The $30 high-gloss paperback, called London Birth of a Cult and published by art house imprint Steidl, hit U.S. bookstores this month in a miniscule advance run of 750 copies—a sampling of what was intended to be a much larger printing, we’re told. The book features photos Slimane took of his coke-smoking muse over the course of a year while using him as the inspiration for his latest Dior Homme collection.

“Doherty’s life has epitomized the trajectory of a true rock ‘n roll legend,” the book’s promo material reads. “A feeding frenzy of press coverage was precipitated by his dating Kate Moss, charges of robbery, blackmail, and carrying a knife, jail time, rehab, and admissions that he had been a prostitute and drug dealer. All of this overwhelms the most interesting aspect of the 26-year-old musician’s life—in a business dominated by manufactured mediocre talents, he is a true original, a charismatic frontman, songwriter, and performer.”

Unfortunately, such gushing praise seems less and less apt each day.
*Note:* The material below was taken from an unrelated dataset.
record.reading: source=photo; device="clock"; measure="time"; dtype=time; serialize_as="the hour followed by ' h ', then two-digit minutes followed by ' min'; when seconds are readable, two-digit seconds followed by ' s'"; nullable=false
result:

Doherty’s messy split with Moss, empty promises to enter rehab, and the resounding thud of his debut album with new band Babyshambles—the London Observer called it “disappointing” and “incoherent”—have combined to make his formerly Rimbaud-esque antics seem just plain sad.

Despite the questionable economics of publishing and distributing only 750 copies of a $30 paperback, a Steidl spokeswoman maintains that the book was never meant to be printed in a larger quantity. “Hedi doesn’t want it to be reprinted,” she said. “He wants it to be of the moment. If you can get one now, you’re lucky.” Another rep for the publishing house added that “the fact that the edition is small does not have anything to do with any personal events or sensationalism surrounding Pete Doherty.” Publicists for Doherty and Slimane could not be reached for comment by press time.

THE SPY WHO GOT OUT OF THE COLD

Sources say outed CIA agent Valerie Plame and her husband, former Ambassador Joseph Wilson, have decided to watch their never-ending saga unfold from sunnier climes. D.C.’s second-most famous couple has understandably tired of the paparazzi camped in their driveway and are looking to relocate to laid-back Santa Barbara, we hear.

According to a West Coast realty insider, the Wilsons have retained the suburb’s toniest real estate company, Sotheby’s, to find a new home for them and their twin daughters in the seaside enclave. Wilson, who wrote the June 6, 2003 New York Times Op-Ed debunking Bush’s claim that Saddam Hussein sought uranium from Niger, has long standing ties in the area, having attended UCSB in the ‘70s. (A self-described former “beach bum,” he has joked that he majored in “history, volleyball, and surfing,” with a minor in womanizing and pot smoking.) While it’s uncertain precisely when the couple plans to make their move, friends say they’re anxious to escape the Beltway microscope and the capitol’s haywire weather.

A rep for Wilson, Audrey Wolf, said she didn’t “have any clue” about her client’s Westward yearnings, and a spokeswoman for the Sotheby’s office in Santa Barbara declined to comment, saying, “We do not reveal the names of clients we work with unless they have given us permission.”